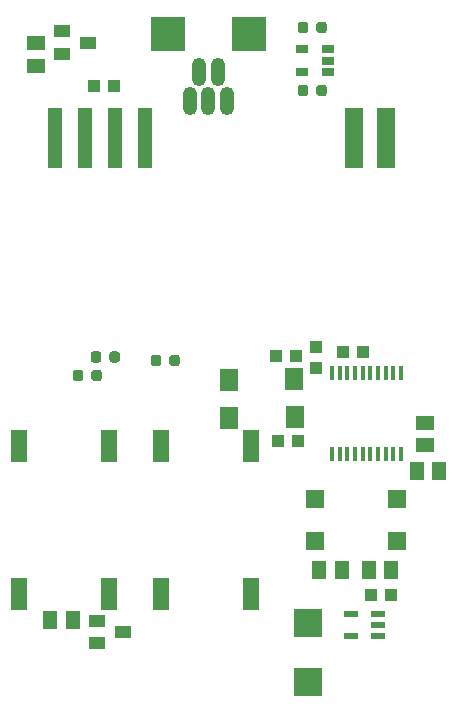
<source format=gbr>
G04 #@! TF.GenerationSoftware,KiCad,Pcbnew,(5.1.6)-1*
G04 #@! TF.CreationDate,2021-03-08T10:10:15+01:00*
G04 #@! TF.ProjectId,P_sensor v10.0,505f7365-6e73-46f7-9220-7631302e302e,rev?*
G04 #@! TF.SameCoordinates,Original*
G04 #@! TF.FileFunction,Paste,Top*
G04 #@! TF.FilePolarity,Positive*
%FSLAX46Y46*%
G04 Gerber Fmt 4.6, Leading zero omitted, Abs format (unit mm)*
G04 Created by KiCad (PCBNEW (5.1.6)-1) date 2021-03-08 10:10:15*
%MOMM*%
%LPD*%
G01*
G04 APERTURE LIST*
%ADD10R,2.895600X2.895600*%
%ADD11O,1.219200X2.438400*%
%ADD12R,1.060000X0.650000*%
%ADD13R,1.300000X1.600000*%
%ADD14R,1.600000X1.300000*%
%ADD15R,1.400000X1.000000*%
%ADD16R,1.100000X1.000000*%
%ADD17R,0.304800X1.244600*%
%ADD18R,1.500000X1.500000*%
%ADD19R,1.200000X0.600000*%
%ADD20R,1.000000X1.100000*%
%ADD21R,1.400000X2.700000*%
%ADD22R,1.500000X1.900000*%
%ADD23R,2.400000X2.400000*%
%ADD24R,1.270000X5.080000*%
%ADD25R,1.600000X5.080000*%
G04 APERTURE END LIST*
G36*
G01*
X161702000Y-73911750D02*
X161702000Y-74424250D01*
G75*
G02*
X161483250Y-74643000I-218750J0D01*
G01*
X161045750Y-74643000D01*
G75*
G02*
X160827000Y-74424250I0J218750D01*
G01*
X160827000Y-73911750D01*
G75*
G02*
X161045750Y-73693000I218750J0D01*
G01*
X161483250Y-73693000D01*
G75*
G02*
X161702000Y-73911750I0J-218750D01*
G01*
G37*
G36*
G01*
X163277000Y-73911750D02*
X163277000Y-74424250D01*
G75*
G02*
X163058250Y-74643000I-218750J0D01*
G01*
X162620750Y-74643000D01*
G75*
G02*
X162402000Y-74424250I0J218750D01*
G01*
X162402000Y-73911750D01*
G75*
G02*
X162620750Y-73693000I218750J0D01*
G01*
X163058250Y-73693000D01*
G75*
G02*
X163277000Y-73911750I0J-218750D01*
G01*
G37*
G36*
G01*
X163226000Y-72343750D02*
X163226000Y-72856250D01*
G75*
G02*
X163007250Y-73075000I-218750J0D01*
G01*
X162569750Y-73075000D01*
G75*
G02*
X162351000Y-72856250I0J218750D01*
G01*
X162351000Y-72343750D01*
G75*
G02*
X162569750Y-72125000I218750J0D01*
G01*
X163007250Y-72125000D01*
G75*
G02*
X163226000Y-72343750I0J-218750D01*
G01*
G37*
G36*
G01*
X164801000Y-72343750D02*
X164801000Y-72856250D01*
G75*
G02*
X164582250Y-73075000I-218750J0D01*
G01*
X164144750Y-73075000D01*
G75*
G02*
X163926000Y-72856250I0J218750D01*
G01*
X163926000Y-72343750D01*
G75*
G02*
X164144750Y-72125000I218750J0D01*
G01*
X164582250Y-72125000D01*
G75*
G02*
X164801000Y-72343750I0J-218750D01*
G01*
G37*
G36*
G01*
X168306000Y-72641750D02*
X168306000Y-73154250D01*
G75*
G02*
X168087250Y-73373000I-218750J0D01*
G01*
X167649750Y-73373000D01*
G75*
G02*
X167431000Y-73154250I0J218750D01*
G01*
X167431000Y-72641750D01*
G75*
G02*
X167649750Y-72423000I218750J0D01*
G01*
X168087250Y-72423000D01*
G75*
G02*
X168306000Y-72641750I0J-218750D01*
G01*
G37*
G36*
G01*
X169881000Y-72641750D02*
X169881000Y-73154250D01*
G75*
G02*
X169662250Y-73373000I-218750J0D01*
G01*
X169224750Y-73373000D01*
G75*
G02*
X169006000Y-73154250I0J218750D01*
G01*
X169006000Y-72641750D01*
G75*
G02*
X169224750Y-72423000I218750J0D01*
G01*
X169662250Y-72423000D01*
G75*
G02*
X169881000Y-72641750I0J-218750D01*
G01*
G37*
D10*
X175749320Y-45238480D03*
X168850680Y-45238480D03*
D11*
X170702340Y-50897600D03*
X171502440Y-48479520D03*
X172300000Y-50897600D03*
X173097560Y-48479520D03*
X173897660Y-50897600D03*
D12*
X180256000Y-48448000D03*
X180256000Y-46548000D03*
X182456000Y-46548000D03*
X182456000Y-47498000D03*
X182456000Y-48448000D03*
G36*
G01*
X181452000Y-50294250D02*
X181452000Y-49781750D01*
G75*
G02*
X181670750Y-49563000I218750J0D01*
G01*
X182108250Y-49563000D01*
G75*
G02*
X182327000Y-49781750I0J-218750D01*
G01*
X182327000Y-50294250D01*
G75*
G02*
X182108250Y-50513000I-218750J0D01*
G01*
X181670750Y-50513000D01*
G75*
G02*
X181452000Y-50294250I0J218750D01*
G01*
G37*
G36*
G01*
X179877000Y-50294250D02*
X179877000Y-49781750D01*
G75*
G02*
X180095750Y-49563000I218750J0D01*
G01*
X180533250Y-49563000D01*
G75*
G02*
X180752000Y-49781750I0J-218750D01*
G01*
X180752000Y-50294250D01*
G75*
G02*
X180533250Y-50513000I-218750J0D01*
G01*
X180095750Y-50513000D01*
G75*
G02*
X179877000Y-50294250I0J218750D01*
G01*
G37*
G36*
G01*
X181452000Y-44960250D02*
X181452000Y-44447750D01*
G75*
G02*
X181670750Y-44229000I218750J0D01*
G01*
X182108250Y-44229000D01*
G75*
G02*
X182327000Y-44447750I0J-218750D01*
G01*
X182327000Y-44960250D01*
G75*
G02*
X182108250Y-45179000I-218750J0D01*
G01*
X181670750Y-45179000D01*
G75*
G02*
X181452000Y-44960250I0J218750D01*
G01*
G37*
G36*
G01*
X179877000Y-44960250D02*
X179877000Y-44447750D01*
G75*
G02*
X180095750Y-44229000I218750J0D01*
G01*
X180533250Y-44229000D01*
G75*
G02*
X180752000Y-44447750I0J-218750D01*
G01*
X180752000Y-44960250D01*
G75*
G02*
X180533250Y-45179000I-218750J0D01*
G01*
X180095750Y-45179000D01*
G75*
G02*
X179877000Y-44960250I0J218750D01*
G01*
G37*
D13*
X183581100Y-90603600D03*
X181681100Y-90603600D03*
D14*
X157734000Y-46040000D03*
X157734000Y-47940000D03*
D13*
X160821100Y-94903600D03*
X158921100Y-94903600D03*
X185861100Y-90653600D03*
X187761100Y-90653600D03*
D15*
X159936000Y-45024000D03*
X159936000Y-46924000D03*
X162136000Y-45974000D03*
X162881100Y-94913600D03*
X162881100Y-96813600D03*
X165081100Y-95863600D03*
D13*
X191861100Y-82253600D03*
X189961100Y-82253600D03*
D14*
X190651100Y-80083600D03*
X190651100Y-78183600D03*
D16*
X179741100Y-72503600D03*
X178041100Y-72503600D03*
X179901100Y-79753600D03*
X178201100Y-79753600D03*
D17*
X188617300Y-80854300D03*
X187967300Y-80854300D03*
X187317300Y-80854300D03*
X186667300Y-80854300D03*
X186017300Y-80854300D03*
X185367300Y-80854300D03*
X184717300Y-80854300D03*
X184067300Y-80854300D03*
X183417300Y-80854300D03*
X182767300Y-80854300D03*
X188614900Y-73972900D03*
X187964900Y-73972900D03*
X187314900Y-73972900D03*
X186664900Y-73972900D03*
X182764900Y-73972900D03*
X183414900Y-73972900D03*
X184064900Y-73972900D03*
X184714900Y-73972900D03*
X186016400Y-73973400D03*
X185364900Y-73972900D03*
D16*
X185371100Y-72153600D03*
X183671100Y-72153600D03*
X162651100Y-49653600D03*
X164351100Y-49653600D03*
D18*
X188271100Y-88163600D03*
X188271100Y-84663600D03*
D19*
X184351100Y-96263600D03*
X184351100Y-94363600D03*
X186651100Y-96263600D03*
X186651100Y-94363600D03*
X186651100Y-95313600D03*
D16*
X186051100Y-92753600D03*
X187751100Y-92753600D03*
D20*
X181451100Y-73493600D03*
X181451100Y-71793600D03*
D21*
X156281100Y-80133600D03*
X156281100Y-92633600D03*
X163901100Y-80133600D03*
X163901100Y-92633600D03*
X175911100Y-92653600D03*
X175911100Y-80153600D03*
X168291100Y-92653600D03*
X168291100Y-80153600D03*
D22*
X179651100Y-77699600D03*
X179581100Y-74497600D03*
X174053100Y-77739600D03*
X174023100Y-74507600D03*
D23*
X180701100Y-100103600D03*
X180701100Y-95103600D03*
D24*
X166898100Y-54045600D03*
X164398100Y-54045600D03*
X161858100Y-54045600D03*
X159318100Y-54045600D03*
D25*
X184615740Y-54035375D03*
X187308100Y-54045600D03*
D18*
X181301100Y-88153600D03*
X181301100Y-84653600D03*
M02*

</source>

Task instructions -
Give again exactly the lines running from the beginning of the material above through the line that contains "G04 APERTURE LIST*", and leave out every picture.

Task answer -
<source format=gbr>
G04 #@! TF.GenerationSoftware,KiCad,Pcbnew,(5.1.6)-1*
G04 #@! TF.CreationDate,2021-03-08T10:10:15+01:00*
G04 #@! TF.ProjectId,P_sensor v10.0,505f7365-6e73-46f7-9220-7631302e302e,rev?*
G04 #@! TF.SameCoordinates,Original*
G04 #@! TF.FileFunction,Paste,Top*
G04 #@! TF.FilePolarity,Positive*
%FSLAX46Y46*%
G04 Gerber Fmt 4.6, Leading zero omitted, Abs format (unit mm)*
G04 Created by KiCad (PCBNEW (5.1.6)-1) date 2021-03-08 10:10:15*
%MOMM*%
%LPD*%
G01*
G04 APERTURE LIST*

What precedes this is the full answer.